Singapore is the setting for new Hollywood movie Crazy Rich Asians — an adaptation of a best-selling novel that explores the insatiable consumerism of new money and old-world opulence in a continent producing more billionaires than anywhere else.
While the low-tax financial hub is often called a playground for the rich, Singapore’s wealthy tend to live a more conservative, low-key life than Hong Kong’s showy socialites or Macau’s high-rollers.
In step with the film’s release in the United States yesterday and ahead of its release in the city-state next week, here are five ways to spend your cash in Singapore ...
Cars in Singapore are some of the most expensive in the world, owing to huge government taxes aimed at limiting their number in the tiny island-state.
That doesn’t stop the super-rich — Ferrari, Maserati and Lamborghini are commonly sighted. When a Singaporean character in Kevin Kwan’s book, Goh Peik Lin, moves to America to study she immediately buys a Porsche saying they are “such a bargain”.
For the super-rich patriot, Singapore-based firm Vanda Electrics has designed an electric supercar – Dendrobium. Its roof and doors open in sync to resemble the orchid that is native to Singapore and after which the vehicle is named.
A show car, built by the technology arm of the Williams Formula One team, was unveiled last year. It was originally estimated to cost around 3mn euros ($3.44mn) before tax, although Vanda Electrics advised the final price will likely be lower.
Yachts are an affordable alternative to such supercars.
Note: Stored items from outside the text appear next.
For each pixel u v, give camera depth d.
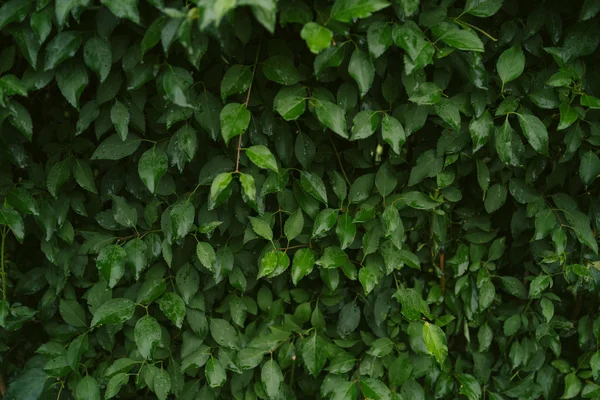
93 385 1.35
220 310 1.39
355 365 1.42
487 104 1.29
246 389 1.41
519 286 1.40
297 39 1.27
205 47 1.17
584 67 1.29
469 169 1.34
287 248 1.33
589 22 1.26
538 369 1.44
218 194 1.24
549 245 1.38
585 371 1.43
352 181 1.38
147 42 1.15
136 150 1.33
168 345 1.39
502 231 1.43
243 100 1.28
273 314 1.39
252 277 1.39
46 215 1.33
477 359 1.44
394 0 1.20
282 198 1.33
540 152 1.26
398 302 1.39
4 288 1.35
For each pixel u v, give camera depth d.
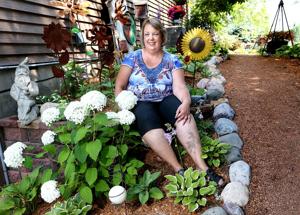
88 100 2.09
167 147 2.33
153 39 2.52
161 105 2.57
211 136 2.91
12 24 3.50
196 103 3.24
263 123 3.17
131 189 2.24
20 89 2.88
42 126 2.84
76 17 4.94
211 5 10.97
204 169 2.29
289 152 2.66
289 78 4.87
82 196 2.16
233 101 3.77
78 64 4.73
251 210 2.07
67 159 2.24
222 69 5.83
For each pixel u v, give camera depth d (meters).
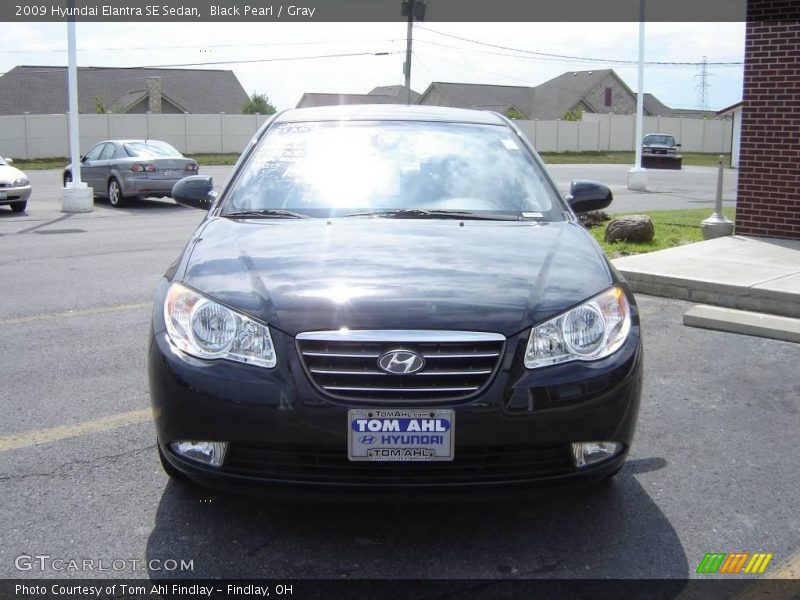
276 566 2.96
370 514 3.35
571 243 3.66
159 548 3.07
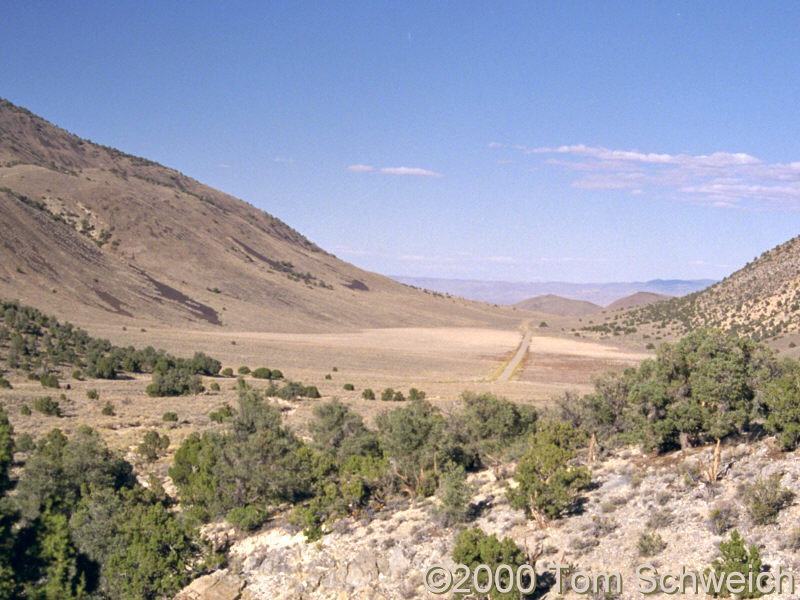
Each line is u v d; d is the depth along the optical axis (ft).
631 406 117.29
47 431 166.61
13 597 62.23
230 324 637.30
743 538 64.44
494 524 83.87
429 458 102.78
“Impulse buys of luxury items such as yachts are becoming more common,” said Phill Gregory, the Singapore head of yacht dealers Simpson Marine, who sell everything from sports boats to superyachts costing tens of millions of dollars.
Gregory said Singapore-based clients have some of the most sophisticated tastes and an eye for style: sometimes he flies them to Europe to deck out their yacht with luxury furniture from the artisans of Milan or world-famous Carrara marble straight from the quarries in Tuscany.
Others have more unusual requests. These include a bespoke ‘beach club style’ lounge area set underneath a shimmering swimming pool, helipads or even a space to park a small submarine or sea-plane. The iconic Marina Bay Sands hotel – which resembles a giant surfboard perched on three tall columns – features prominently in the film’s trailer.
The hotel features the invitation-only Chairman’s suite – the largest in Singapore – which has its own gym, hair salon, and karaoke room, and according to some media reports costs over $15,000 a night. There is no publicly available price.
The likes of former British soccer star David Beckham and Bollywood actor Shah Rukh Khan have stayed at the hotel.
George Roe, director of hotel operations at Marina Bay Sands, said he has had some unusual requests from his guests including organising the delivery of 999 roses to a residential address in Singapore as a surprise.
“You do realise Singapore is the most food obsessed country on the planet?,” Nick Young, the very well-heeled protagonist of Crazy Rich Asians tells his girlfriend Rachel Chu ahead of their trip to the city-state.
Even hawker stalls hold Michelin stars in Singapore but there’s no shortage of places for the super-rich to get their fix.
The restaurant CUT by Wolfgang Puck is the only one in Singapore to offer Hokkaido snow beef — which is even scarcer than Kobe beef — through an exclusive arrangement with a private reserve in Japan.
Only two cattle are harvested from the reserve every month, with CUT receiving about 20-30 steaks a month – a chunk of which goes to regulars who visit the restaurant every time it comes on the menu, said general manager Paul Joseph. The current price is S$330 ($240) for a modest 170g serving.
Forget wearing gold – in Singapore you can drink it. Boutique Singaporean tea company TWG Tea claims to sell one of the world’s most expensive teas – a white tea plated with 24-karat gold which retails at S$19,000 ($14,000) a kilo. The Grand Golden Yin Zhen is described as a “glimpse of the divine in a teacup”, and the gold is said to have anti-oxidant properties that revitalise and rejuvenate the skin.
A staff member shows a pot of TWG Tea’s Golden Yin Zhen tea that costs $654 (S$900) per 45g of tea leaves at their tea shop in Singapore.